A segregação imposta pelo Estado
A hanseníase, antes chamada de lepra, sempre carregou um forte estigma social. Até meados dos anos 1980, o Brasil mantinha uma política de isolamento compulsório para pacientes diagnosticados, internando-os em hospitais-colônias sem qualquer previsão de alta. Durante esse período, as crianças nascidas nessas instituições eram imediatamente separadas dos pais e enviadas a educandários, onde muitas sofreram abusos físicos e psicológicos.
Mesmo após o surgimento da poliquimioterapia, tratamento que elimina a transmissibilidade da doença logo nos primeiros dias, o Estado manteve a segregação. Estima-se que cerca de 20 mil crianças tenham sido afastadas de suas famílias.
“Muitos de nós fomos privados de amor, crescemos sem nossas raízes e passamos a vida tentando reconstruir essa história”, afirma Roberto dos Santos de Jesus, um dos filhos separados.

Traumas e luta por justiça
Nos educandários, muitas dessas crianças enfrentaram maus-tratos severos. Marly Silva, separada da mãe ainda bebê, relata que, aos cinco anos, já era obrigada a cuidar de outras 60 crianças menores.
“Se não desse conta do serviço, apanhava. E quando vinham as ‘caravanas’ de visitantes, eles escolhiam crianças para levar, sem autorização dos pais”, conta, relembrando a dor de ver colegas sendo levados sem retorno.
Outros, como Roberto, sofrem até hoje com gatilhos emocionais e traumas. “Outro dia entrei num tobogã e comecei a me sentir sufocado. Lembrei do tempo em que ficava trancado no escuro como castigo no educandário”, relata.
Muitos filhos separados cresceram sem documentação oficial ou foram registrados como filhos de avós, tios ou desconhecidos, o que dificulta sua busca por reparação. Giovana, filha de Rita, foi registrada como filha dos avós maternos, e Roberto ainda tenta na Justiça o direito de adotar o sobrenome da mãe biológica.
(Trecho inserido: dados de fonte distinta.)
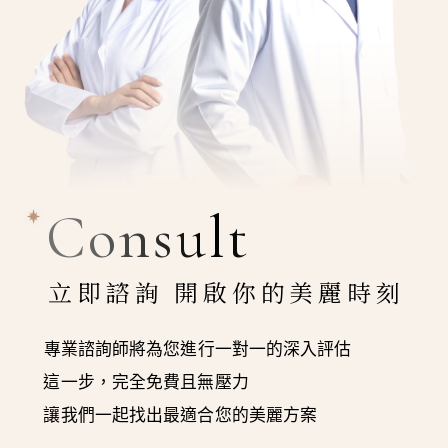
Consult
立即諮詢 開啟你的美麗時刻
專業諮詢師將為您進行一對一的深入評估
這一步，完全免費且無壓力
讓我們一起找出最適合您的美麗方案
Reconhecimento do Estado e o direito à pensão
A luta dessas famílias começou a avançar nos últimos anos. Em 2007, o Brasil reconheceu a violação cometida contra os pacientes internados à força e passou a conceder pensão vitalícia para ex-internos das colônias. Desde então, cerca de 8,7 mil pessoas receberam o benefício.
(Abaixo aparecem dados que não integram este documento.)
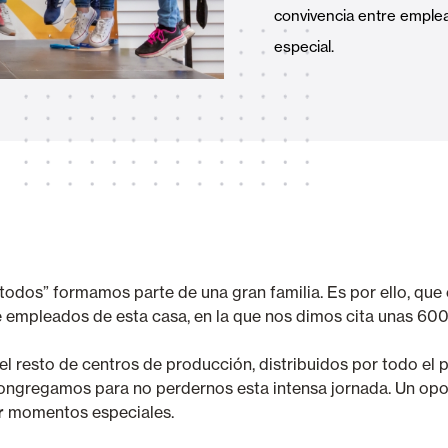
convivencia entre emplea
Stores
et Rideaux PVC
especial.
Maison intelligente et autom
lables
“todos” formamos parte de una gran familia. Es por ello, que
tre empleados de esta casa, en la que nos dimos cita unas 60
VOIR TOUS LES PRODUITS
l resto de centros de producción, distribuidos por todo el 
os congregamos para no perdernos esta intensa jornada. Un o
r
momentos especiales.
A batalha seguinte foi pelo reconhecimento dos filhos separados, que conquistaram o direito à pensão apenas em 2023, com a sanção da Lei 14.659, regulamentada no final do ano passado. Atualmente, o Ministério dos Direitos Humanos e da Cidadania recebe os pedidos e analisa os processos para iniciar os pagamentos.
O Movimento de Reintegração dos Atingidos pela Hanseníase (Morhan) estima que mais de 5 mil pedidos já foram enviados e que milhares de processos devem chegar à comissão interministerial nas próximas semanas. A previsão é que os primeiros pagamentos da pensão, no valor de um salário mínimo e meio, sejam liberados ainda este ano.
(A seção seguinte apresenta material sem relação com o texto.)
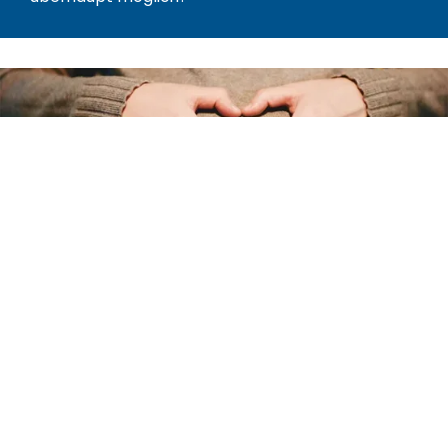
HHU
Mutterschutz Mitarbeitende
Im Lernmodul Mutterschutz erfahren Sie als
schwangere*r/stillende*r Mitarbeiter*in wie Sie
sich zu verhalten haben.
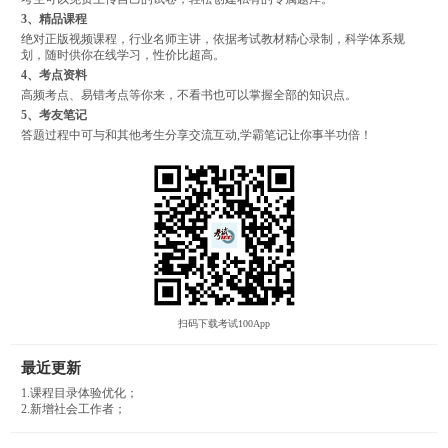
3、精品课程
绝对正版视频课程，行业名师主讲，依据考试教材精心录制，科学体系规
划，随时供你在线学习，性价比超高。
4、考点资料
高频考点、易错考点等你来，不看书也可以掌握全部的知识点。
5、考友笔记
答题过程中可与和其他考生分享交流互动,学霸笔记让你事半功倍！
扫码下载考试100App
最近更新
1.课程目录体验优化；
2.新增社会工作者；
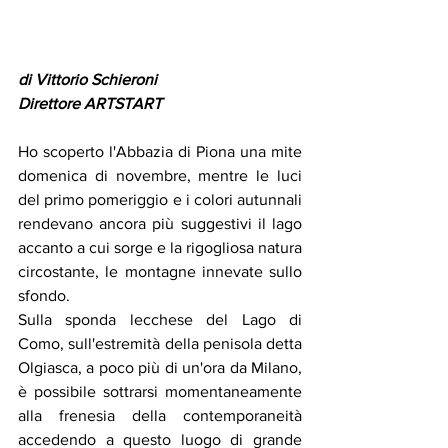
di Vittorio Schieroni 
Direttore ARTSTART 
Ho scoperto l'Abbazia di Piona una mite 
domenica di novembre, mentre le luci 
del primo pomeriggio e i colori autunnali 
rendevano ancora più suggestivi il lago 
accanto a cui sorge e la rigogliosa natura 
circostante, le montagne innevate sullo 
sfondo. 
Sulla sponda lecchese del Lago di 
Como, sull'estremità della penisola detta 
Olgiasca, a poco più di un'ora da Milano, 
è possibile sottrarsi momentaneamente 
alla frenesia della contemporaneità 
accedendo a questo luogo di grande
“Muitos filhos separados já morreram sem receber nada. Precisamos garantir que essa reparação chegue logo aos que ainda esperam”, destaca Artur Custódio, integrante do Morhan.
Memória e justiça social
A história da hanseníase no Brasil carrega marcas de um passado de segregação e preconceito que ainda afeta milhares de pessoas. Para os filhos separados, a busca pela pensão não se resume ao dinheiro, mas ao reconhecimento oficial da injustiça que viveram.
“A dor da separação nunca vai desaparecer, mas saber que nossa história foi reconhecida já é uma forma de justiça”, conclui Rita de Cássia, que hoje se tornou uma liderança dentro da comunidade do Curupaiti, ajudando outras famílias a reunirem sua documentação para garantir o direito à reparação.